Department of Food Commodity Science, Poznań University of Economics and Business, al. Niepodległości 10, 61-875 Poznań, Poland.
Department of Econometrics, Poznań University of Economics and Business, al. Niepodległości 10, 61-875 Poznań, Poland.
Talanta. 2017 Sep 1;172:215-220. doi: 10.1016/j.talanta.2017.05.036. Epub 2017 May 17.
The potential of fluorescence, UV-Vis spectroscopies as well as the low- and mid-level data fusion of both spectroscopies for the quantification of concentrations of roasted Coffea arabica and Coffea canephora var. robusta in coffee blends was investigated. Principal component analysis was used to reduce data multidimensionality. To calculate the level of undeclared addition, multiple linear regression (PCA-MLR) models were used with lowest root mean square error of calibration (RMSEC) of 3.6% and root mean square error of cross-validation (RMSECV) of 7.9%. LDA analysis was applied to fluorescence intensities and UV spectra of Coffea arabica, canephora samples, and their mixtures in order to examine classification ability. The best performance of PCA-LDA analysis was observed for data fusion of UV and fluorescence intensity measurements at wavelength interval of 60nm. LDA showed that data fusion can achieve over 96% of correct classifications (sensitivity) in the test set and 100% of correct classifications in the training set, with low-level data fusion. The corresponding results for individual spectroscopies ranged from 90% (UV-Vis spectroscopy) to 77% (synchronous fluorescence) in the test set, and from 93% to 97% in the training set. The results demonstrate that fluorescence, UV, and visible spectroscopies complement each other, giving a complementary effect for the quantification of roasted Coffea arabica and Coffea canephora var. robusta concentration in blends.

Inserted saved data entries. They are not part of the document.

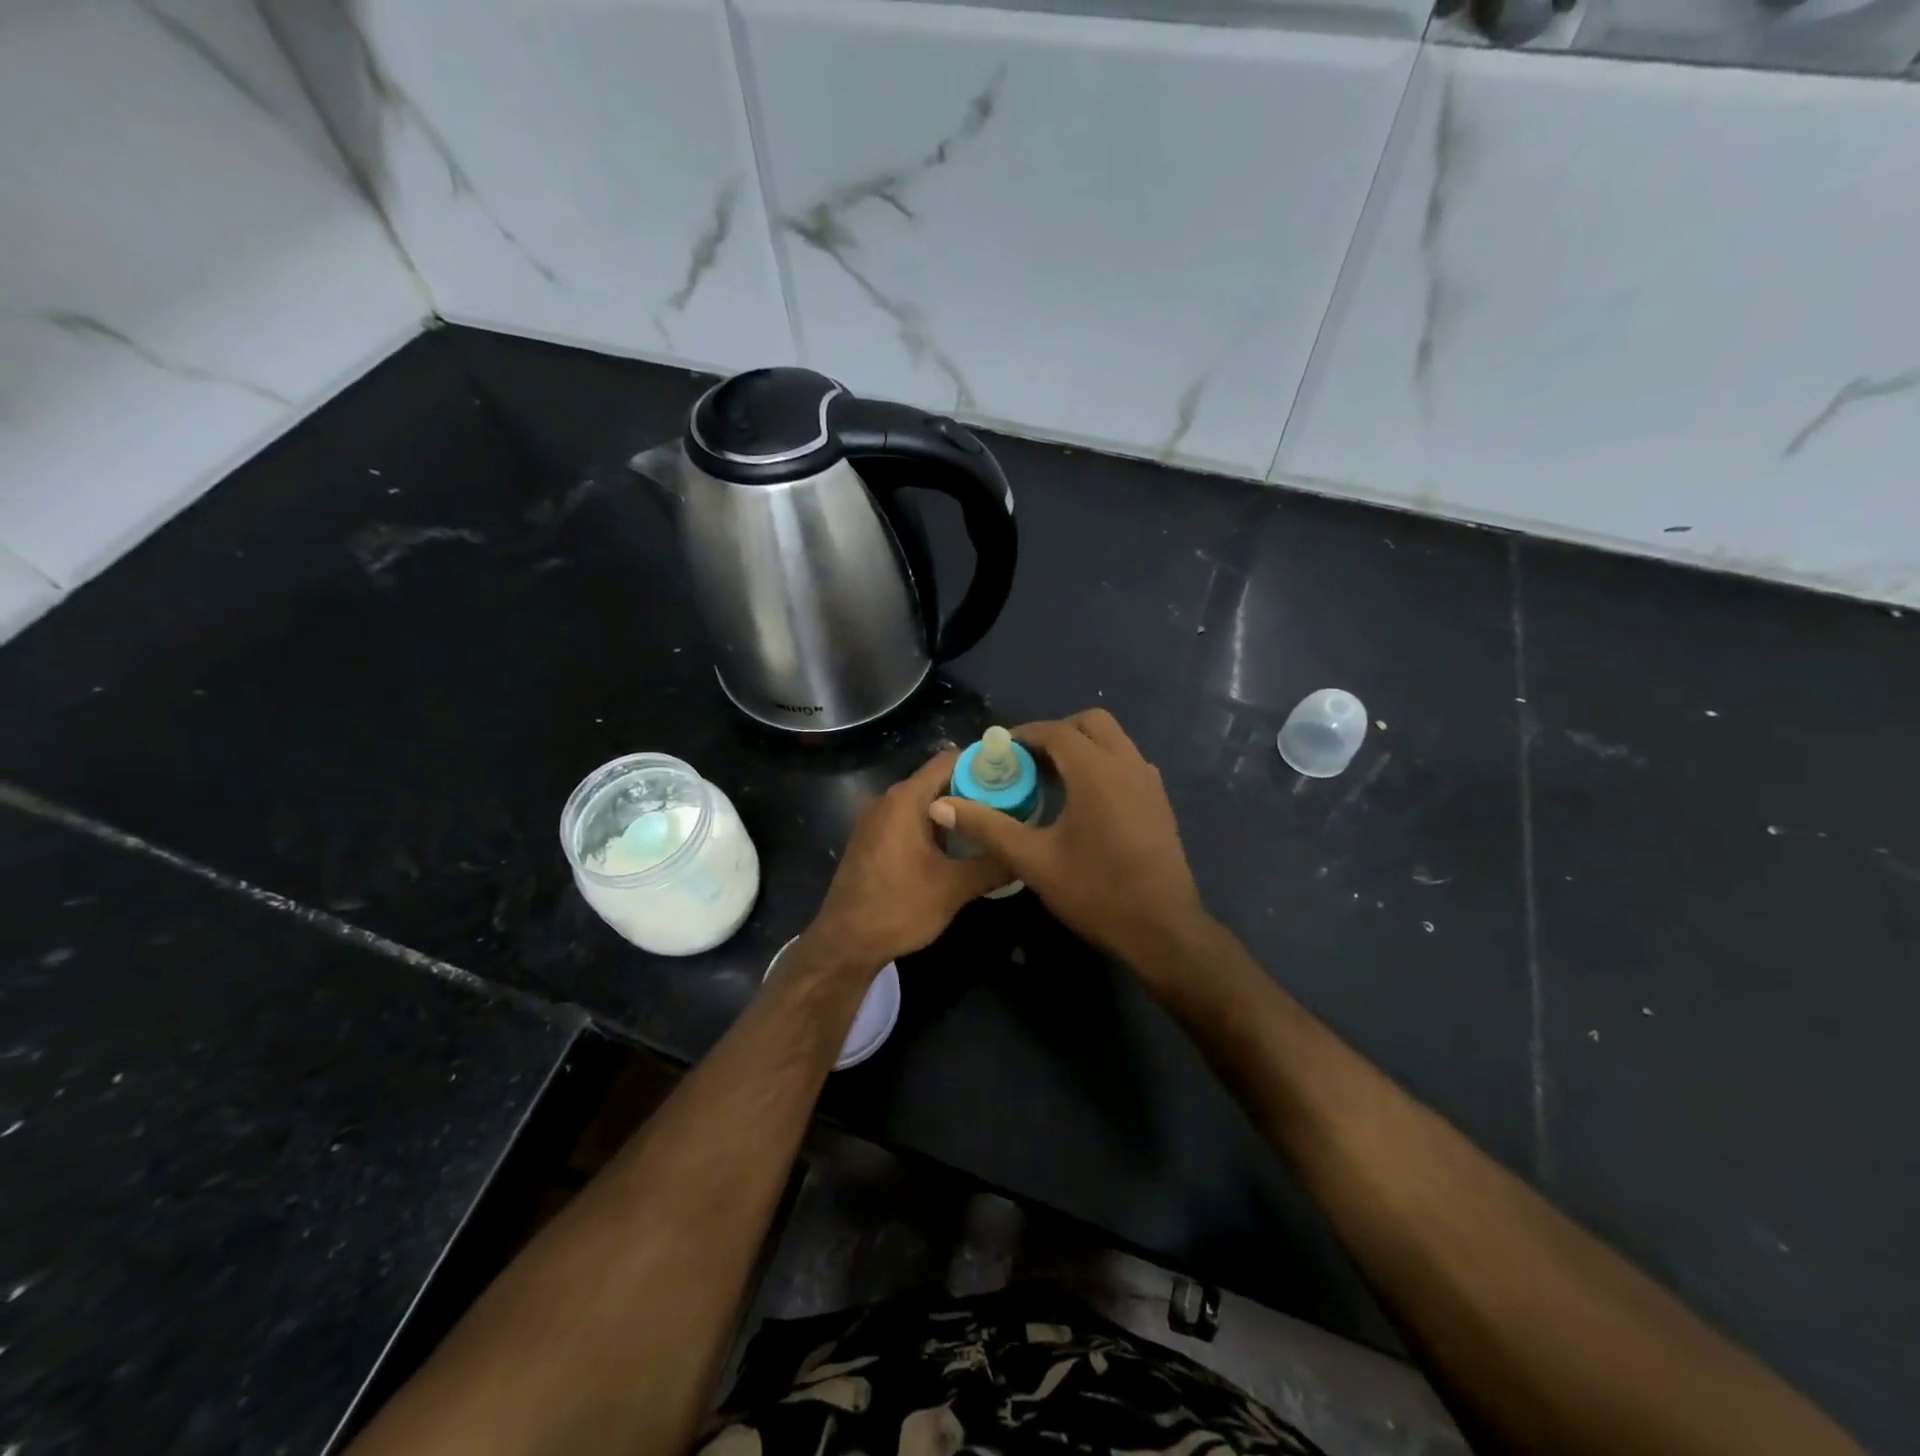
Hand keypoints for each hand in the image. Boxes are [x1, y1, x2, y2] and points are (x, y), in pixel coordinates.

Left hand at [801, 748, 1010, 978]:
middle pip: (938, 780)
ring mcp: (876, 820)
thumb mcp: (954, 888)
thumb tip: (1025, 854)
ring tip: (992, 827)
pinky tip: (959, 848)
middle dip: (975, 790)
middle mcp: (888, 800)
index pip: (950, 760)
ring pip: (925, 802)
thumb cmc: (898, 908)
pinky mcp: (872, 840)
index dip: (983, 763)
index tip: (1014, 777)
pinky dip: (936, 826)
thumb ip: (993, 865)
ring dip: (956, 812)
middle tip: (1011, 806)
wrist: (844, 943)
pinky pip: (910, 820)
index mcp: (905, 799)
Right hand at [929, 709, 1208, 982]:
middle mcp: (1127, 764)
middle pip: (1091, 723)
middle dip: (1057, 733)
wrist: (1161, 928)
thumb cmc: (1095, 890)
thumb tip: (940, 805)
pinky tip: (1085, 801)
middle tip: (1029, 761)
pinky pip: (1127, 762)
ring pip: (1114, 740)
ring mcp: (1149, 781)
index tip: (1000, 751)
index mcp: (1096, 771)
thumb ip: (986, 826)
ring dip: (1083, 746)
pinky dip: (1103, 764)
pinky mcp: (1159, 800)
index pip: (1056, 731)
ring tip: (1053, 779)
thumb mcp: (1032, 860)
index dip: (1024, 735)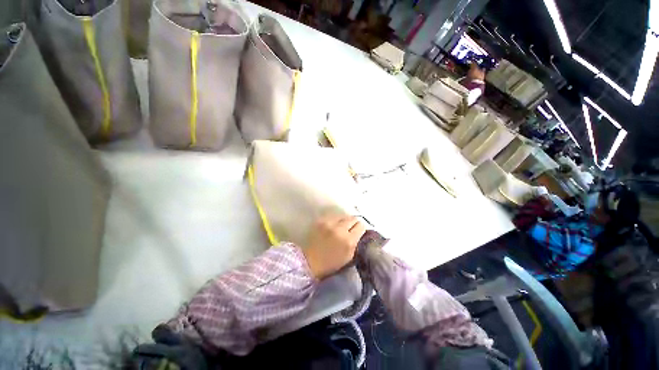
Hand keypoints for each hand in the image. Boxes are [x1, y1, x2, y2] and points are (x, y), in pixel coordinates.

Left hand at [303, 215, 366, 279]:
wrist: (309, 261)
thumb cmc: (331, 263)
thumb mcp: (349, 256)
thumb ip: (355, 242)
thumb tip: (358, 231)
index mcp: (348, 241)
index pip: (361, 225)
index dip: (361, 228)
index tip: (359, 231)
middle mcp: (340, 229)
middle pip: (353, 218)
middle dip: (354, 223)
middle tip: (351, 228)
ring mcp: (329, 223)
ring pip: (343, 215)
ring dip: (344, 221)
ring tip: (342, 227)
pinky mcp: (321, 220)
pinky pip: (333, 216)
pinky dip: (335, 220)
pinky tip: (333, 226)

研究了荧光、紫外-可见光谱以及两者的低水平和中水平数据融合在定量混合咖啡中烘焙的阿拉比卡咖啡和罗布斯塔咖啡浓度中的潜力。主成分分析用于降低数据的多维性。为了计算未申报添加物的水平,使用多元线性回归(PCA-MLR)模型,其校准的最小均方根误差(RMSEC)为 3.6%,交叉验证的均方根误差(RMSECV)为 7.9%。应用 LDA 分析对阿拉比卡咖啡、罗布斯塔咖啡样品及其混合物的荧光强度和紫外光谱进行分析,以检验分类能力。在 60nm 的波长间隔下对紫外和荧光强度测量进行数据融合时,PCA-LDA 分析的性能最佳。LDA 表明,数据融合可以在测试集中实现超过 96%的正确分类(灵敏度),在训练集中实现 100%的正确分类,且低水平数据融合的结果最好。对于个别光谱学,在测试集中的结果范围从 90%(紫外-可见光谱学)到 77%(同步荧光),在训练集中的结果范围从 93%到 97%。结果表明,荧光、紫外和可见光谱相互补充,对混合咖啡中烘焙的阿拉比卡咖啡和罗布斯塔咖啡浓度的定量具有互补作用。